「良いお年を」
そう言って25日に別れたはずなのに……
「お前なんでここにいんだよ」
「んふふ……来ちゃった」
気持ち悪い笑みをながら手を振る友達の姿があった。
今日は今年最後のバイトの日。22時をまわり暗闇の中、ぶかぶかのスーツをだらしなく着た男が街頭に照らされぼんやりと浮かんでいた。

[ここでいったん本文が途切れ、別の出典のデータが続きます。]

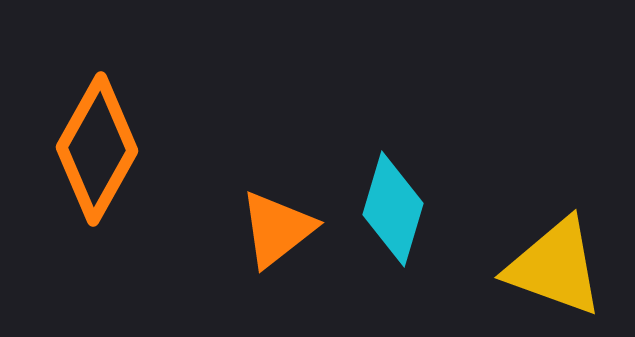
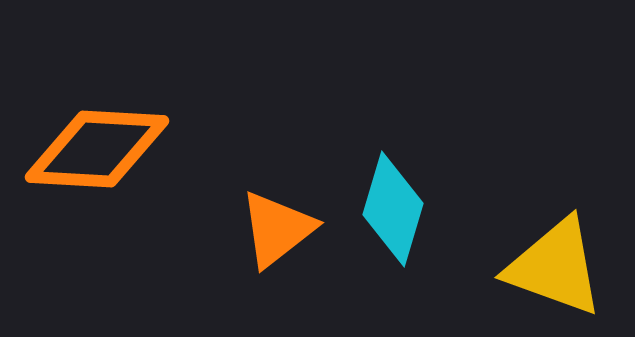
orange diamond: rotated 64 degrees clockwise
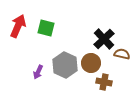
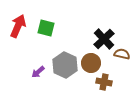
purple arrow: rotated 24 degrees clockwise
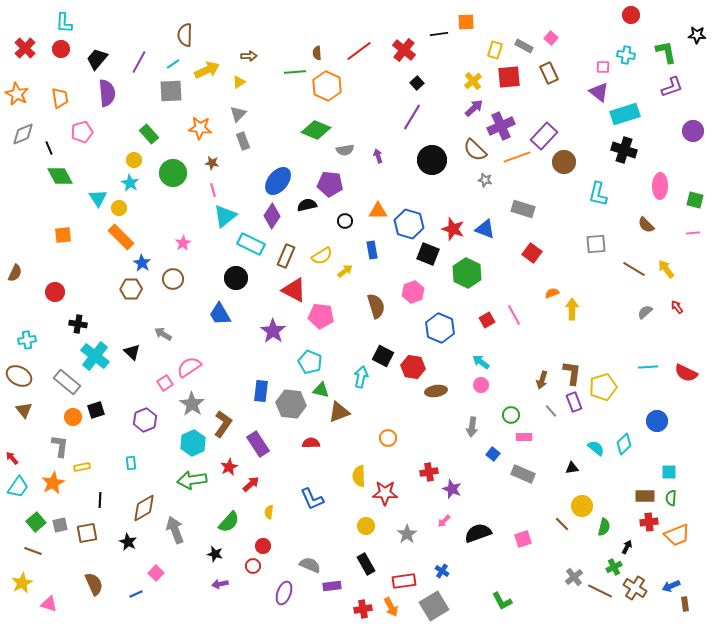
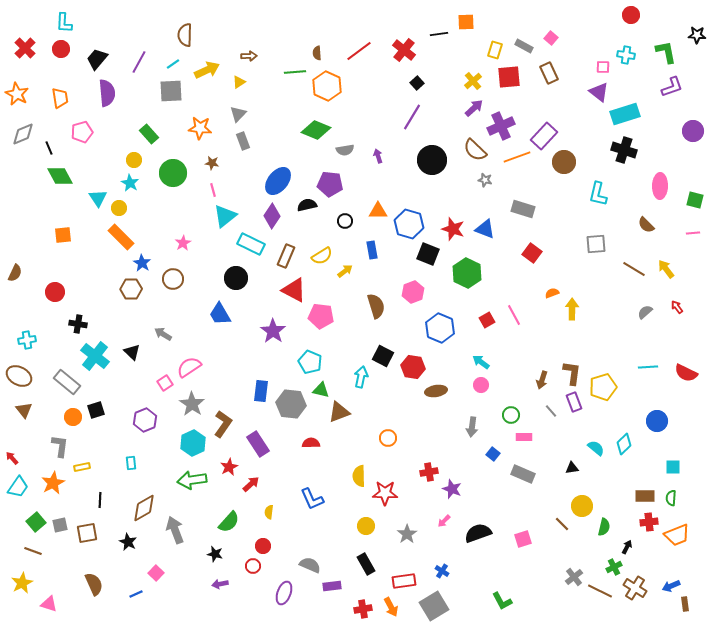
cyan square at (669, 472): moved 4 px right, 5 px up
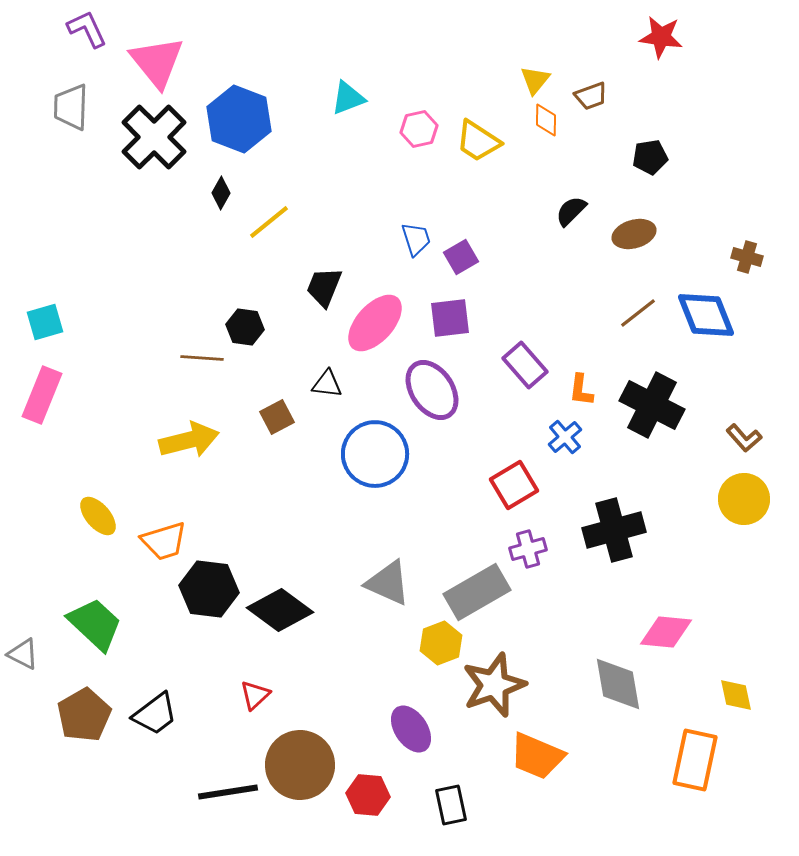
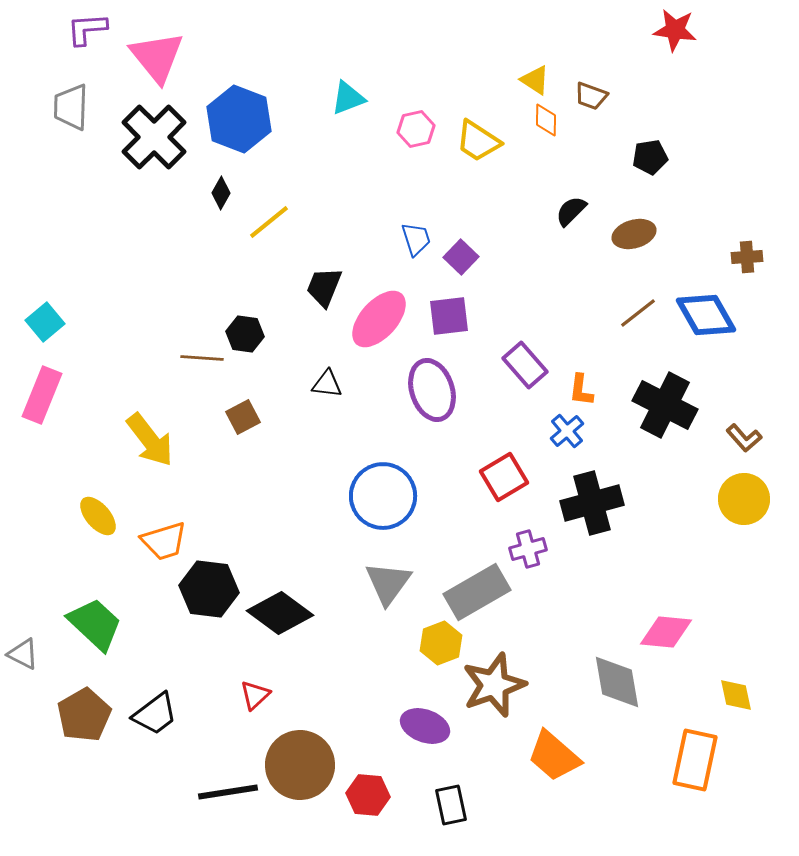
purple L-shape at (87, 29): rotated 69 degrees counterclockwise
red star at (661, 37): moved 14 px right, 7 px up
pink triangle at (157, 62): moved 5 px up
yellow triangle at (535, 80): rotated 36 degrees counterclockwise
brown trapezoid at (591, 96): rotated 40 degrees clockwise
pink hexagon at (419, 129): moved 3 px left
purple square at (461, 257): rotated 16 degrees counterclockwise
brown cross at (747, 257): rotated 20 degrees counterclockwise
blue diamond at (706, 315): rotated 8 degrees counterclockwise
purple square at (450, 318): moved 1 px left, 2 px up
cyan square at (45, 322): rotated 24 degrees counterclockwise
pink ellipse at (375, 323): moved 4 px right, 4 px up
black hexagon at (245, 327): moved 7 px down
purple ellipse at (432, 390): rotated 16 degrees clockwise
black cross at (652, 405): moved 13 px right
brown square at (277, 417): moved 34 px left
blue cross at (565, 437): moved 2 px right, 6 px up
yellow arrow at (189, 440): moved 39 px left; rotated 66 degrees clockwise
blue circle at (375, 454): moved 8 px right, 42 px down
red square at (514, 485): moved 10 px left, 8 px up
black cross at (614, 530): moved 22 px left, 27 px up
gray triangle at (388, 583): rotated 42 degrees clockwise
black diamond at (280, 610): moved 3 px down
gray diamond at (618, 684): moved 1 px left, 2 px up
purple ellipse at (411, 729): moved 14 px right, 3 px up; rotated 36 degrees counterclockwise
orange trapezoid at (537, 756): moved 17 px right; rotated 18 degrees clockwise
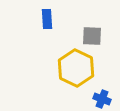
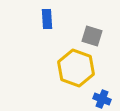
gray square: rotated 15 degrees clockwise
yellow hexagon: rotated 6 degrees counterclockwise
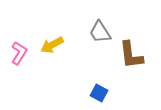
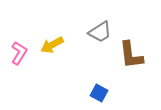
gray trapezoid: rotated 90 degrees counterclockwise
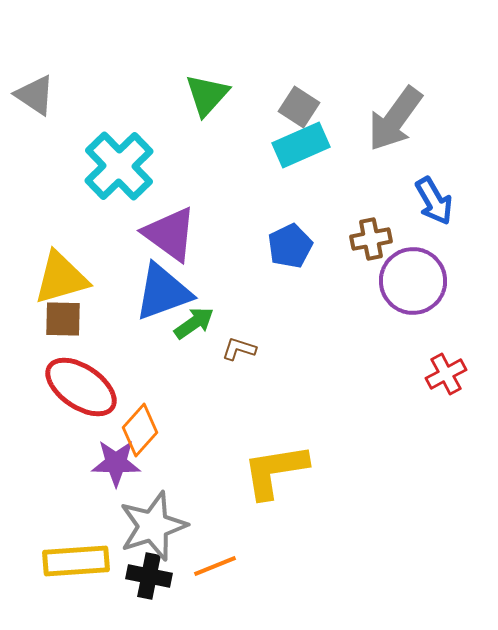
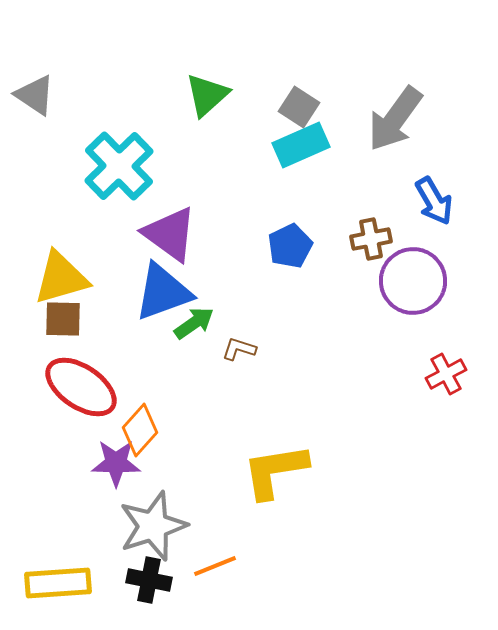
green triangle: rotated 6 degrees clockwise
yellow rectangle: moved 18 px left, 22 px down
black cross: moved 4 px down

「来ちゃった、じゃねーんだよ。その格好、お前だってバイト終わりだろ。早く帰れ」
「そんなこといって〜、嬉しいくせに」
がしりと抱きつき、ぎゅうぎゅうと体重をかけてくる。
隣の家の黒い大きな犬みたいだ。
「おい、メガネが顔に食い込む。いてーんだよ」
引き離そうともがくと、より一層力をかけてくる。観念して力を抜くと、ようやく体が離れた。
「お前、ほんとどうした」
ズレたメガネを直しながら聞くと、
「んー?鐘つきに行こ」肩に腕を回しながら言う。
「は?お前今日30日だよ、鐘なら明日だろ」
反射的にそう答えると、にやっと笑みを深めて、
「じゃあ明日な、明日お前の家まで迎えに行く」
それだけ言うと、じゃあと走り去って行った。
そのあまりの素早さに呆然と見送ることしかできなかった。